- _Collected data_
++++++++

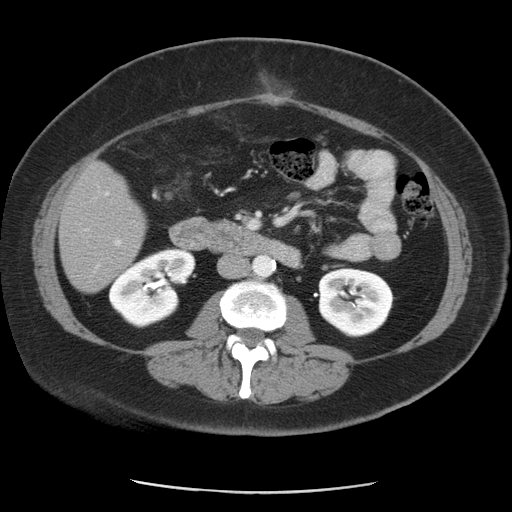
Contrast-enhanced abdominal CT, one axial slice. Slice 13 of 55 in the series (ordered by position). 120 kVp. Intravenous contrast given. Soft-tissue window (W 400 / L 40 HU). 5 mm slice thickness. 512 × 512 image matrix. Case-level facts recorded for this patient, not image findings: patient: male, age 65 years at operation; diagnosis: colorectal cancer liver metastases, imaged before liver resection; multiple liver metastases: yes; largest metastasis: 2.5 cm; disease in both lobes: yes.
Annotated regions visible in this slice (expert manual segmentation):
- liver: box from (x=59, y=163) to (x=148, y=293) px
- planned liver remnant (the part of the liver to remain after resection): (x=60, y=193)–(x=137, y=293)
- portal vein (with intrahepatic branches): (x=80, y=184)–(x=123, y=272)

++++++++

Set down, exactly and only, the lines running from the one holding "- liver: box" through the end of the records above, both ends included.

- _Output below_
- liver: box from (x=59, y=163) to (x=148, y=293) px
- planned liver remnant (the part of the liver to remain after resection): (x=60, y=193)–(x=137, y=293)
- portal vein (with intrahepatic branches): (x=80, y=184)–(x=123, y=272)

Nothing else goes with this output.